Originally Posted by Chronobuster
The Turion platform is not as efficient as the PM platforms (being the 915 and 855 platforms), and as such, they get about an hour less battery life than a comparable PM. The Turions also benchmark below the PMs, except that difference is unnoticeable in practical applications.
Just to correct you, the power consumption is not
accurate. The Turion comes in two flavors: The MT and the ML. The ML uses 35W, and is the more power hungry of the two; if you get the Ferrari, you will be getting the ML. To put it in perspective, the Pentium-M uses 27W. Either way, the Ferrari delivers about 3+ hours of battery life performance--about the same of a similarly equipped Z71V. On the other hand, the MT line uses 25W of power, 2 less than the Pentium-M; before today, the fastest MT processor was a 1.8ghz--not very comparable to Pentium-M's top of the line processors. HOWEVER, AMD announced the MT-37 (2.0ghz) and MT-40 (2.2ghz) processors. Not only are they half the price of their equivalent Pentium-Ms, but if an ML uses the same battery life in equivalent P-M notebooks, the MT processors should easily push those battery life marks up into the 4 hour range.
Sorry if that's a little too much information! Its too little to split apart, so I decided to clump it all together! All I can say is, the Pentium-M has a serious competitor on its hands.
As for the benchmarks, I go by what I've read in reviews and, largely what I've read on GamePC's benchmarks of the two systems. Let me forewarn you by saying that most users don't trust them, but let me also say that they have yet to point out even a single reason as to why their benchmarking procedures are flawed. Additionally, common sense dictates why each processor would be better in each field, which the benchmarks support.
So based on these benchmarks, the 64-bit processor does extremely well in workstation performance such as rendering, CAD, and video encoding. The Turion has shown much faster performance in memory processing, so things that require a lot of memory (like the tasks I mentioned above) will excel. In addition to the fact that the 64-bit processors can hold more than 4gb of RAM (obviously, not a strong point for a laptop), the Turion also features SSE3 instructions over the SSE2 from the Pentium-M--a benefit which will only aid programs that actively take advantage of the additional lines.
With that being said, now for some reasons for the Pentium-M! For one, the battery life is technically going to be faster--the Ferrari, a popular Turion/gaming machine has an 8-cell battery, which is why it's able to match the battery life of an equivalent 6-cell Pentium-M machine. In games, the Pentium-M definitely shows an aptitude for continual mathematical operations--in other words, long chains. This, plus the larger, 2mb cache, will make the Pentium-M a much more viable choice if you plan on gaming a lot.
Now that all that's down, keep in mind one thing: the differences between the two are very, very small. If you were to use two laptops with identical speeds, the difference would only be noticable if you got down and dirty with benchmarks.

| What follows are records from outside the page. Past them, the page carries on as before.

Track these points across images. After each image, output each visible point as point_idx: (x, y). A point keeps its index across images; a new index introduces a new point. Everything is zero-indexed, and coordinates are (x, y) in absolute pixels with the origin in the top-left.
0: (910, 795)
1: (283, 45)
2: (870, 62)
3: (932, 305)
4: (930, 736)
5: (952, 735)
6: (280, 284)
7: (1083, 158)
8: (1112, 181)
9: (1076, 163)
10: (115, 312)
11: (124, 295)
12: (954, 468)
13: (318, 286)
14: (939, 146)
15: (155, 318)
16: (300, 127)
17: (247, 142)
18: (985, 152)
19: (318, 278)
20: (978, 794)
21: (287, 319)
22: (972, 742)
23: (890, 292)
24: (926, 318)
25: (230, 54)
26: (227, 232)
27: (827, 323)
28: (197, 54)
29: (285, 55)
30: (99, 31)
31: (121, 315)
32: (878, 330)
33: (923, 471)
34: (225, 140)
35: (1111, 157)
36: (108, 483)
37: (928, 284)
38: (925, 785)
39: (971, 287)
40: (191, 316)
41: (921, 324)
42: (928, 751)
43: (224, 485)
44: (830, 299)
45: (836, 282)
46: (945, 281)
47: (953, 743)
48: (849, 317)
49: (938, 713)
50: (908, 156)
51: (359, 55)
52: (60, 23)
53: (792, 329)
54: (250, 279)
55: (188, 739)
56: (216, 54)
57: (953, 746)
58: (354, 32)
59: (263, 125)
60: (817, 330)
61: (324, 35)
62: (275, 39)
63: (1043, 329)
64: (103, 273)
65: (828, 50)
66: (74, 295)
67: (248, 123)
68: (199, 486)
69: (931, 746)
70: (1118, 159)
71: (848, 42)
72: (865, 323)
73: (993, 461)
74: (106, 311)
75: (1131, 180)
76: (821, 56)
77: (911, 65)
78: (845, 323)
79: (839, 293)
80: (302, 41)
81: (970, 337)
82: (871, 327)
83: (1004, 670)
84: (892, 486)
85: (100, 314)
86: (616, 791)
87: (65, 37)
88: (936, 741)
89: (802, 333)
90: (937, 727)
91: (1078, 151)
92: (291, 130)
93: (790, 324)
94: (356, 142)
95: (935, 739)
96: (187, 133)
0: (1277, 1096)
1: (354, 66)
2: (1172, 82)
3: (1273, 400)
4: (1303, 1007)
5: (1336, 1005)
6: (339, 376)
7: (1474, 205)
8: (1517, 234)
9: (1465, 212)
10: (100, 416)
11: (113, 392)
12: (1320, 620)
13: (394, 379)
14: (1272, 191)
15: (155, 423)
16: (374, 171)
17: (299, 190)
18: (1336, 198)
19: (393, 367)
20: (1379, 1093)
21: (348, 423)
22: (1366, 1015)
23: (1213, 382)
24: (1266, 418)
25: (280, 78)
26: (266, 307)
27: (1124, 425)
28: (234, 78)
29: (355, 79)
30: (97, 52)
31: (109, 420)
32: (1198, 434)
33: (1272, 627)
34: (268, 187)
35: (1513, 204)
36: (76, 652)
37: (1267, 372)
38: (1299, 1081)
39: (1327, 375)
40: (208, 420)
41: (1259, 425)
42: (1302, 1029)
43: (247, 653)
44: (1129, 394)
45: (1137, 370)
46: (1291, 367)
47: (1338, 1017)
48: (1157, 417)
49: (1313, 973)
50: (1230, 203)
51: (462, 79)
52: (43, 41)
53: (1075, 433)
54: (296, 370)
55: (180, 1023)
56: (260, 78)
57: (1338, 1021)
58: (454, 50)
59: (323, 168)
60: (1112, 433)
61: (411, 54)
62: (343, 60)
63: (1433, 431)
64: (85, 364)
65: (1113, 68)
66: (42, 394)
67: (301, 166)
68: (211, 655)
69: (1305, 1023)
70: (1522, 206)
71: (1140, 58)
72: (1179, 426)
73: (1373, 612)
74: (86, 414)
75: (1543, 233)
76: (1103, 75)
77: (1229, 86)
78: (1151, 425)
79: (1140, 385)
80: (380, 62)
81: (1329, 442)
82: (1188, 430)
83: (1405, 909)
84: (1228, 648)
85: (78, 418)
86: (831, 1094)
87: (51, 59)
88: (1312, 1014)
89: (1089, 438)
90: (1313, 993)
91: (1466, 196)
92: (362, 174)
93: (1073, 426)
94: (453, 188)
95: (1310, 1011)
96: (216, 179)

However, since you do plan on modeling and/or using synthetic programs, the Turion might be a better choice for you, simply because of all the software to take advantage of 64-bit processes, those things would be the prime beneficiaries.
A note about your GPU comment. If you're in the running for a full desktop replacement, the 6800 Go Ultra definitely "trumps" the top of the line, MX800 line. No question about it. However, where nVidia owns the DTR line, ATI has definitely taken advantage of the often overlooked mid-range section. The midrange card from nVidia is the Geforce 6600 Go, with ATI's being the X700. In most laptops (but not all), the X700 has a tendency to beat out the 6600 Go. In the Acer Ferrari 4005, the standard clock speeds are usually around the low to mid 2000 range in 3DMark05. Comparatively, the 6600 Go (in its underclocked state) usually gets in the mid-upper 1000s.

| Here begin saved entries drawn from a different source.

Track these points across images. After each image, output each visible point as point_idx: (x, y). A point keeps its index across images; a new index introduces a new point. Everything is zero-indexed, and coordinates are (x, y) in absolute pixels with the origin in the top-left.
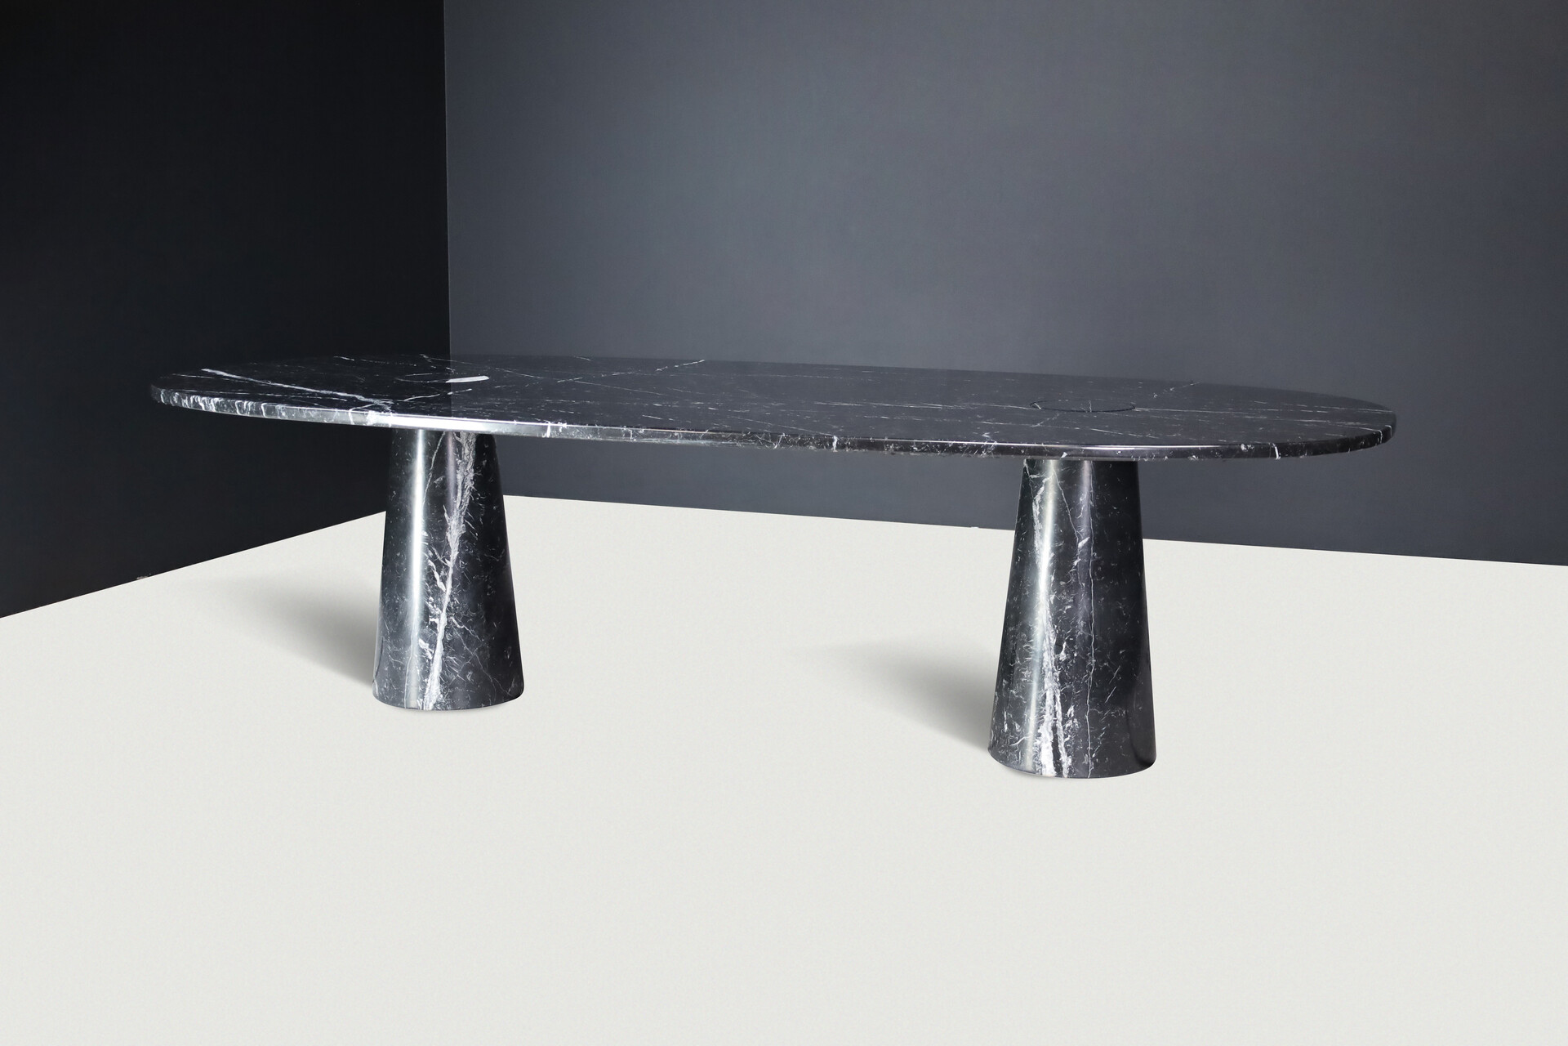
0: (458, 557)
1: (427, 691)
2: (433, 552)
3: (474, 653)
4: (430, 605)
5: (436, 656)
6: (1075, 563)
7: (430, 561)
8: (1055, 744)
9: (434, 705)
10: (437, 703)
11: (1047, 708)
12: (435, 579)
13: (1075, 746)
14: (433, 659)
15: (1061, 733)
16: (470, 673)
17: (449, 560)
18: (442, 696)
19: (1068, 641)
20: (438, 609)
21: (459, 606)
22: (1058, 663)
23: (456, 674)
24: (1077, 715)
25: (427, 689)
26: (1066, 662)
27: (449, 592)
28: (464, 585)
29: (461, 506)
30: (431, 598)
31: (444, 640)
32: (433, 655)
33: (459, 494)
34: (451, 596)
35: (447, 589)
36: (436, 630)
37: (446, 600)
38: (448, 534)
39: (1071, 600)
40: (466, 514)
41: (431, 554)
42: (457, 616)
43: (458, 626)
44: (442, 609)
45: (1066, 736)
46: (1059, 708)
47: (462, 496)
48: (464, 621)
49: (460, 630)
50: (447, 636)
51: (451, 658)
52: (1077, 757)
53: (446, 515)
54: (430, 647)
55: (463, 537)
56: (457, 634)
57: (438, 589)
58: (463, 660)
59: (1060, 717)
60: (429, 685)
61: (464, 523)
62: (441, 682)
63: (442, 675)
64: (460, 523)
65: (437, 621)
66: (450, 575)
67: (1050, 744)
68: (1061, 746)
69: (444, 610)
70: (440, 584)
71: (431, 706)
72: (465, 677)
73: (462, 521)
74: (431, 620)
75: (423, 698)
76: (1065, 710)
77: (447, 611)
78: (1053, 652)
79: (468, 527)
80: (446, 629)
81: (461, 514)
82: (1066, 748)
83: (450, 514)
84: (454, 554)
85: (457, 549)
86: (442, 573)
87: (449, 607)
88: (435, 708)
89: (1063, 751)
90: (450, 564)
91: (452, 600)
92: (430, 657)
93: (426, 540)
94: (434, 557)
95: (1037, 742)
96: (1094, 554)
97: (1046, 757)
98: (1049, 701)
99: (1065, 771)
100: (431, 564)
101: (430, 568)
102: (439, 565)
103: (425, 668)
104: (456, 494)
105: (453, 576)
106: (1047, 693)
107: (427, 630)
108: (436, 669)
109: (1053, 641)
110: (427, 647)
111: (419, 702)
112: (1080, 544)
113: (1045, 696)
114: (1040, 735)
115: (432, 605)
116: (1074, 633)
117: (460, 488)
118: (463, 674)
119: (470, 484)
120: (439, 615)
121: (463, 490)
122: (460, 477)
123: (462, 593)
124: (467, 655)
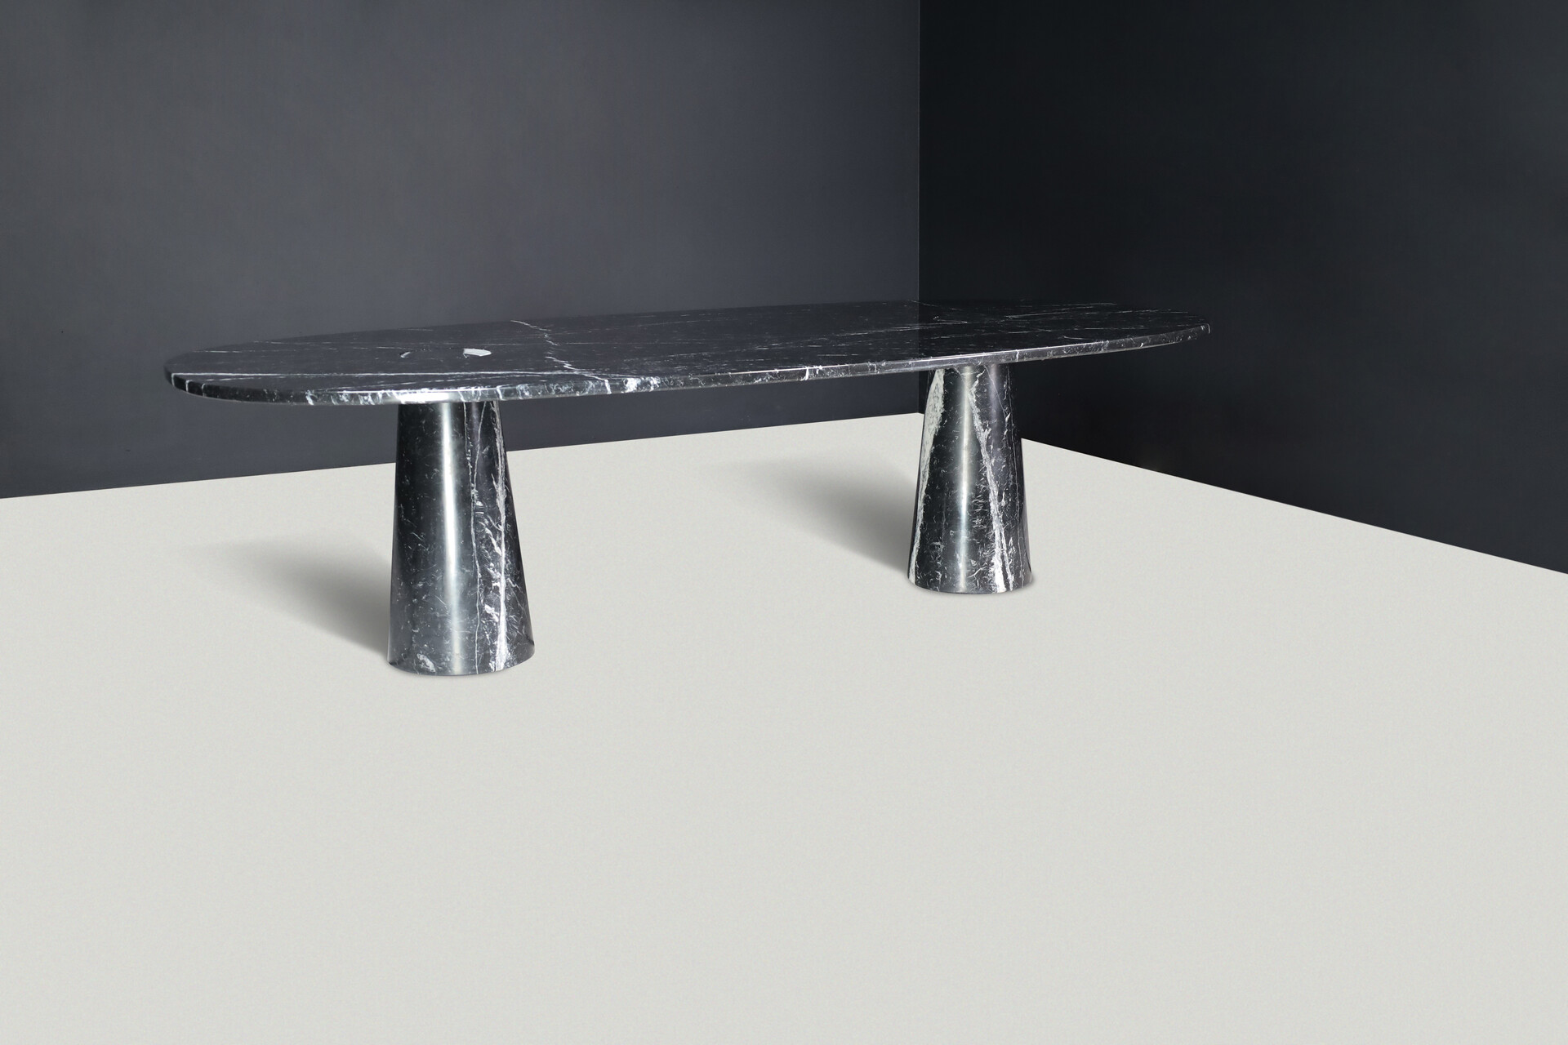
0: (505, 521)
1: (497, 653)
2: (489, 520)
3: (523, 609)
4: (491, 571)
5: (502, 618)
6: (1005, 433)
7: (487, 529)
8: (1004, 568)
9: (505, 664)
10: (508, 661)
11: (996, 543)
12: (493, 545)
13: (1015, 566)
14: (500, 621)
15: (1006, 559)
17: (501, 525)
18: (509, 654)
19: (1006, 491)
20: (498, 573)
21: (512, 566)
22: (1001, 509)
23: (516, 631)
24: (1015, 543)
25: (498, 651)
26: (1006, 506)
27: (504, 555)
29: (501, 472)
30: (492, 564)
31: (506, 601)
32: (499, 617)
33: (500, 462)
34: (506, 559)
35: (502, 552)
36: (498, 593)
37: (503, 562)
38: (497, 500)
40: (505, 479)
41: (487, 522)
42: (512, 576)
43: (514, 586)
45: (1009, 561)
46: (1004, 541)
48: (516, 580)
49: (515, 589)
50: (508, 597)
51: (513, 617)
52: (1016, 574)
53: (494, 483)
54: (496, 611)
55: (506, 502)
56: (513, 593)
57: (496, 554)
58: (519, 617)
59: (1005, 548)
60: (498, 646)
62: (508, 641)
63: (508, 634)
64: (503, 489)
65: (498, 584)
66: (503, 539)
67: (1000, 569)
68: (1008, 568)
69: (503, 573)
70: (497, 549)
71: (502, 666)
72: (521, 632)
73: (503, 486)
74: (494, 585)
75: (495, 660)
76: (1007, 542)
77: (505, 574)
78: (997, 501)
79: (507, 491)
80: (507, 590)
81: (502, 479)
82: (1011, 569)
83: (497, 482)
84: (503, 518)
85: (504, 514)
86: (498, 538)
87: (505, 569)
88: (506, 667)
89: (1009, 572)
90: (502, 528)
91: (507, 562)
92: (497, 620)
93: (481, 510)
94: (490, 524)
95: (992, 569)
96: (1013, 425)
97: (999, 580)
98: (997, 538)
99: (1011, 586)
100: (488, 531)
101: (487, 535)
102: (495, 532)
103: (493, 631)
104: (498, 462)
105: (505, 540)
106: (996, 532)
107: (491, 595)
108: (502, 630)
109: (997, 493)
110: (493, 611)
111: (491, 665)
112: (1007, 419)
113: (994, 535)
114: (993, 564)
115: (493, 570)
116: (1008, 485)
117: (499, 455)
118: (521, 629)
119: (503, 451)
120: (499, 579)
121: (501, 457)
122: (498, 445)
123: (512, 554)
124: (520, 611)
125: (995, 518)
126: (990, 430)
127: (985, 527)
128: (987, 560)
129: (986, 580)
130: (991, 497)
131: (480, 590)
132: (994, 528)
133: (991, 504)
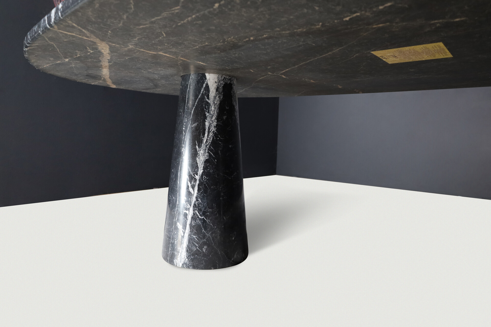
0: (202, 173)
3: (208, 235)
5: (185, 234)
9: (183, 264)
14: (184, 236)
16: (205, 247)
17: (197, 175)
18: (187, 259)
20: (188, 205)
21: (201, 204)
23: (196, 247)
25: (180, 254)
27: (195, 195)
28: (205, 192)
29: (206, 142)
31: (191, 225)
33: (206, 135)
34: (197, 198)
35: (194, 193)
36: (188, 219)
37: (194, 199)
38: (198, 161)
40: (210, 147)
42: (200, 210)
43: (200, 217)
44: (190, 205)
47: (208, 136)
48: (204, 214)
49: (200, 219)
50: (193, 222)
51: (194, 236)
53: (197, 147)
54: (183, 228)
55: (206, 162)
56: (199, 222)
58: (201, 239)
60: (181, 251)
61: (208, 152)
62: (187, 251)
63: (188, 246)
64: (205, 152)
65: (188, 212)
66: (197, 184)
70: (191, 189)
72: (202, 250)
73: (207, 151)
74: (185, 211)
75: (177, 259)
77: (193, 207)
79: (210, 155)
80: (192, 218)
81: (206, 146)
83: (200, 147)
84: (200, 172)
85: (202, 168)
86: (193, 183)
87: (195, 205)
88: (183, 267)
90: (197, 177)
91: (197, 200)
104: (204, 134)
105: (199, 185)
108: (185, 242)
111: (175, 261)
115: (186, 202)
117: (207, 130)
118: (201, 247)
119: (213, 129)
120: (189, 209)
121: (209, 132)
122: (207, 124)
123: (204, 196)
124: (204, 236)
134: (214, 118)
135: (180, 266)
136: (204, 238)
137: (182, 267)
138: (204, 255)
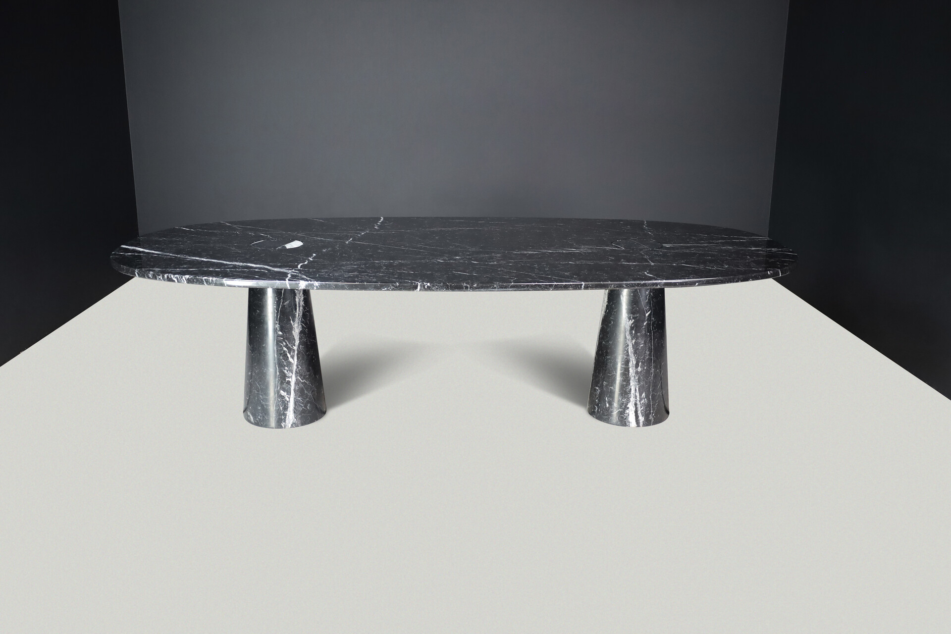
0: (299, 343)
1: (287, 418)
2: (286, 343)
3: (310, 394)
4: (286, 372)
5: (291, 398)
6: (645, 324)
7: (284, 348)
8: (636, 412)
9: (292, 425)
10: (293, 423)
11: (632, 395)
12: (288, 357)
13: (645, 412)
15: (639, 406)
16: (309, 405)
17: (294, 346)
18: (295, 419)
19: (642, 362)
20: (290, 373)
21: (301, 370)
22: (637, 373)
23: (302, 407)
24: (647, 396)
25: (287, 417)
26: (641, 372)
27: (295, 363)
28: (303, 359)
29: (299, 316)
30: (286, 368)
31: (295, 390)
32: (289, 398)
33: (298, 309)
34: (297, 365)
35: (294, 361)
36: (290, 385)
37: (295, 367)
38: (293, 332)
39: (643, 342)
40: (302, 319)
41: (285, 344)
42: (300, 376)
43: (302, 381)
44: (292, 373)
45: (641, 407)
46: (638, 394)
49: (302, 383)
50: (296, 387)
51: (299, 398)
52: (647, 416)
53: (292, 322)
55: (301, 333)
56: (301, 385)
57: (290, 362)
58: (305, 399)
59: (638, 398)
60: (288, 414)
61: (301, 325)
62: (295, 412)
63: (295, 408)
64: (299, 325)
65: (290, 380)
67: (634, 412)
68: (639, 412)
69: (294, 373)
70: (291, 360)
71: (290, 426)
72: (306, 408)
74: (287, 379)
75: (285, 422)
76: (640, 395)
78: (634, 368)
79: (303, 327)
80: (295, 383)
82: (642, 413)
83: (294, 321)
84: (297, 342)
85: (298, 339)
86: (292, 353)
87: (296, 372)
89: (640, 415)
90: (295, 348)
91: (298, 368)
92: (288, 400)
93: (281, 336)
94: (287, 345)
95: (627, 411)
96: (653, 319)
97: (632, 418)
98: (633, 391)
99: (641, 424)
100: (285, 349)
101: (284, 351)
102: (290, 350)
103: (285, 406)
104: (296, 309)
105: (297, 354)
106: (632, 388)
107: (285, 385)
108: (291, 406)
109: (635, 363)
110: (286, 395)
111: (283, 424)
112: (647, 315)
113: (631, 389)
114: (628, 408)
115: (287, 371)
116: (644, 358)
117: (298, 305)
118: (306, 406)
119: (302, 303)
120: (291, 376)
121: (299, 307)
122: (297, 300)
123: (302, 363)
124: (307, 396)
125: (632, 378)
126: (633, 320)
127: (625, 383)
128: (624, 405)
129: (623, 418)
130: (630, 364)
131: (278, 382)
132: (631, 384)
133: (630, 369)
134: (301, 293)
135: (290, 427)
136: (307, 398)
137: (291, 427)
138: (309, 412)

However, that is not exactly the case for all laptops. Through some means (and I have not seen anything in the way of definite proof), people have claimed to reach the high 2000s with the 6600 Go in an MSI laptop. Yet I have definitely seen proof that the X700 can easily reach the high 2000s as well--and that's not even with extremely overclocking.
If you've narrowed your choices down to any specific choices, do tell! The Ferrari 4005 is a fantastic notebook if you're looking for a gaming system, but its even better if you're in the market for 64-bit. The X700 card will square off well as a mobile gaming machine. Good luck, and I hope all this helps!
EDIT: My 1000th post!
EDIT AGAIN: Despite what most people claim, 64-bit is not
right around the corner; if anything, we won't see 64-bit software trickling in for months, and having 64-bit won't even begin
to become a necessity for at least a few years. If you plan on using this for college or what not, by the time 64-bit processing is a smarter choice, you probably won't be able to buy 32-bit processors anymore. Remember that just because 64-bit is new and great, 99% of computers in use by consumers are running 32-bit processors.